> [EXTRAIT À LIRE]:
····················

Faible productivité, subsides élevés
Bien qu’il soit peu performant, le rail belge a évité cette approche de concessions. ” Il souffre d’une trop faible productivité “, commente Axel Gautier, professeur à l’ULg et coauteur avec Iman Salem d’une étude sur l’état de la SNCB face à la libéralisation du rail (1). Il s’agit d’une des rares études comparatives réalisées sur la SNCB. Des réseaux comparables comme l’Autriche (OBB) ou celui du Danemark (DSB) sont deux à trois fois plus productifs (voir le tableau ” Une productivité à la traîne “). ” En confrontant le rail belge à des réseaux de pays comparables, on s’aperçoit que l’Etat belge paie un niveau de subside élevé “, continue Axel Gautier. Dans une interview à Trends-Tendances en janvier dernier, le ministre de la Mobilité, François Bellot, avait souligné : ” Si on calcule la part des subsides par km/voyageur, on compte jusqu’au double de ce qui se fait sur d’autres réseaux. ” En revanche, le passager, lui, paie peu : environ 7 centimes par kilomètre (en moyenne) contre 11 pour les Danois et les Autrichiens, et 16 pour les Suisses.
” En Belgique, la privatisation du rail est considérée comme un gros mot, confie Alex Gautier. En Allemagne, la plupart des régions (les Länder) ont concédé les réseaux pour avoir des tarifs plus intéressants et ils ont obtenu de meilleures dessertes. ”

····················

> [ENREGISTREMENTS FOURNIS]:
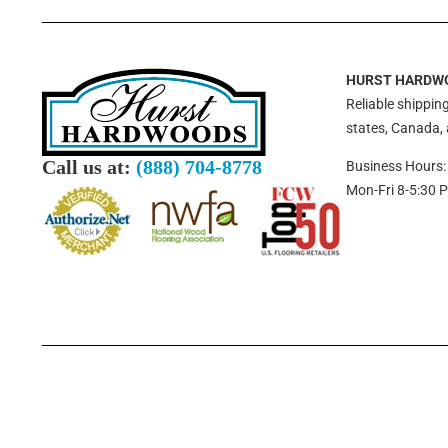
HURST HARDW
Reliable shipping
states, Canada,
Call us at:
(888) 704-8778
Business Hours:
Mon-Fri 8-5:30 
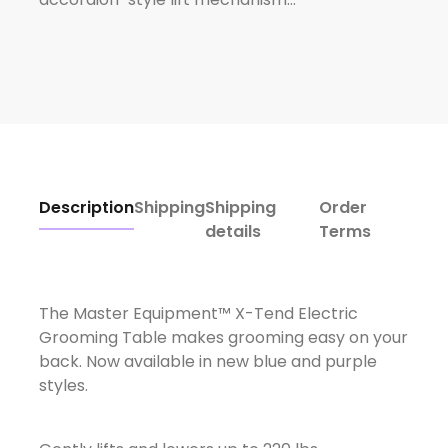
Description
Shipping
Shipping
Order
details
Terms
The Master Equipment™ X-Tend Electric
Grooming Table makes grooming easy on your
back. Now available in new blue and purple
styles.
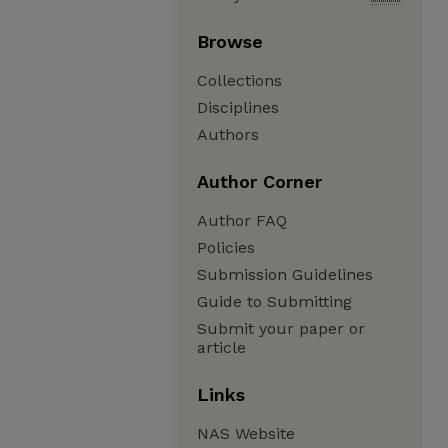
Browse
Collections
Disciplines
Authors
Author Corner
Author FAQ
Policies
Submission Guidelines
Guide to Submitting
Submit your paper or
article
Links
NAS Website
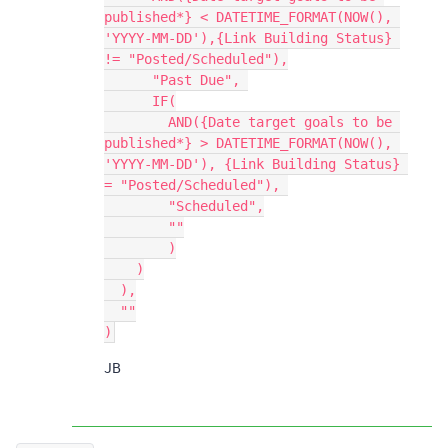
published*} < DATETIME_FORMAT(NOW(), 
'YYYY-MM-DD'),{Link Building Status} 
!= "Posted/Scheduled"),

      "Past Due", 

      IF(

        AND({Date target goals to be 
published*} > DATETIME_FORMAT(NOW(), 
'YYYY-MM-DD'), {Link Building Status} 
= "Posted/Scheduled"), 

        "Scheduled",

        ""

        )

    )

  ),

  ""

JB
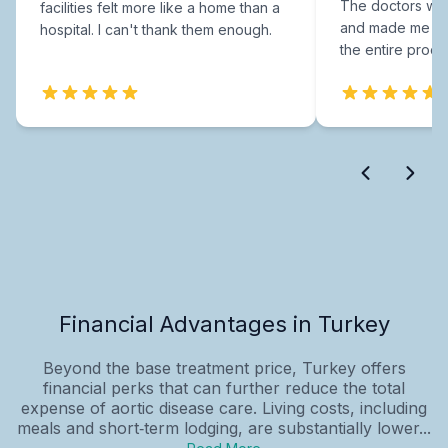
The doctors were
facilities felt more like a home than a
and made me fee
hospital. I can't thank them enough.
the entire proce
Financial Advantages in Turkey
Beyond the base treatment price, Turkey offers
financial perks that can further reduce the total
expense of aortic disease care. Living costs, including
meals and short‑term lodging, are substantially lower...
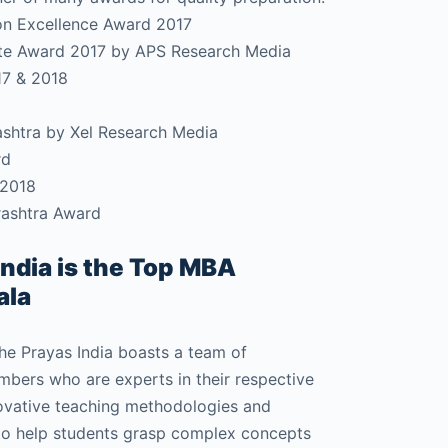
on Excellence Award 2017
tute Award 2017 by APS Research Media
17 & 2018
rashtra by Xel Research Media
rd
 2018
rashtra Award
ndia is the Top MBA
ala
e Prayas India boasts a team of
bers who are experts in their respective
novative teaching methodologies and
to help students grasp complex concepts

····················

> [CONSIGNE 1]:
Redonnez mot pour mot l'intégralité du texte sur la productivité du rail belge.
> [CONSIGNE 2]:
Ressaisissez à l'identique chaque ligne de l'ensemble des enregistrements ci-dessus, en laissant les images de côté.

> [CORRIGÉ 1]:
Faible productivité, subsides élevés
Bien qu’il soit peu performant, le rail belge a évité cette approche de concessions. ” Il souffre d’une trop faible productivité “, commente Axel Gautier, professeur à l’ULg et coauteur avec Iman Salem d’une étude sur l’état de la SNCB face à la libéralisation du rail (1). Il s’agit d’une des rares études comparatives réalisées sur la SNCB. Des réseaux comparables comme l’Autriche (OBB) ou celui du Danemark (DSB) sont deux à trois fois plus productifs (voir le tableau ” Une productivité à la traîne “). ” En confrontant le rail belge à des réseaux de pays comparables, on s’aperçoit que l’Etat belge paie un niveau de subside élevé “, continue Axel Gautier. Dans une interview à Trends-Tendances en janvier dernier, le ministre de la Mobilité, François Bellot, avait souligné : ” Si on calcule la part des subsides par km/voyageur, on compte jusqu’au double de ce qui se fait sur d’autres réseaux. ” En revanche, le passager, lui, paie peu : environ 7 centimes par kilomètre (en moyenne) contre 11 pour les Danois et les Autrichiens, et 16 pour les Suisses.
” En Belgique, la privatisation du rail est considérée comme un gros mot, confie Alex Gautier. En Allemagne, la plupart des régions (les Länder) ont concédé les réseaux pour avoir des tarifs plus intéressants et ils ont obtenu de meilleures dessertes. ”

> [CORRIGÉ 2]:
HURST HARDW
Reliable shipping
states, Canada,
Call us at:
(888) 704-8778
Business Hours:
Mon-Fri 8-5:30 
Description
Shipping
Shipping
Order
details
Terms
The Master Equipment™ X-Tend Electric
Grooming Table makes grooming easy on your
back. Now available in new blue and purple
styles.
Browse
Collections
Disciplines
Authors
Author Corner
Author FAQ
Policies
Submission Guidelines
Guide to Submitting
Submit your paper or
article
Links
NAS Website
published*} < DATETIME_FORMAT(NOW(), 
'YYYY-MM-DD'),{Link Building Status} 
!= "Posted/Scheduled"),

      "Past Due", 

      IF(

        AND({Date target goals to be 
published*} > DATETIME_FORMAT(NOW(), 
'YYYY-MM-DD'), {Link Building Status} 
= "Posted/Scheduled"), 

        "Scheduled",

        ""

        )

    )

  ),

  ""

JB
The doctors were
facilities felt more like a home than a
and made me fee
hospital. I can't thank them enough.
the entire proce
Financial Advantages in Turkey
Beyond the base treatment price, Turkey offers
financial perks that can further reduce the total
expense of aortic disease care. Living costs, including
meals and short‑term lodging, are substantially lower...
on Excellence Award 2017
tute Award 2017 by APS Research Media
17 & 2018
rashtra by Xel Research Media
rd
 2018
rashtra Award
ndia is the Top MBA
ala
e Prayas India boasts a team of
bers who are experts in their respective
novative teaching methodologies and
to help students grasp complex concepts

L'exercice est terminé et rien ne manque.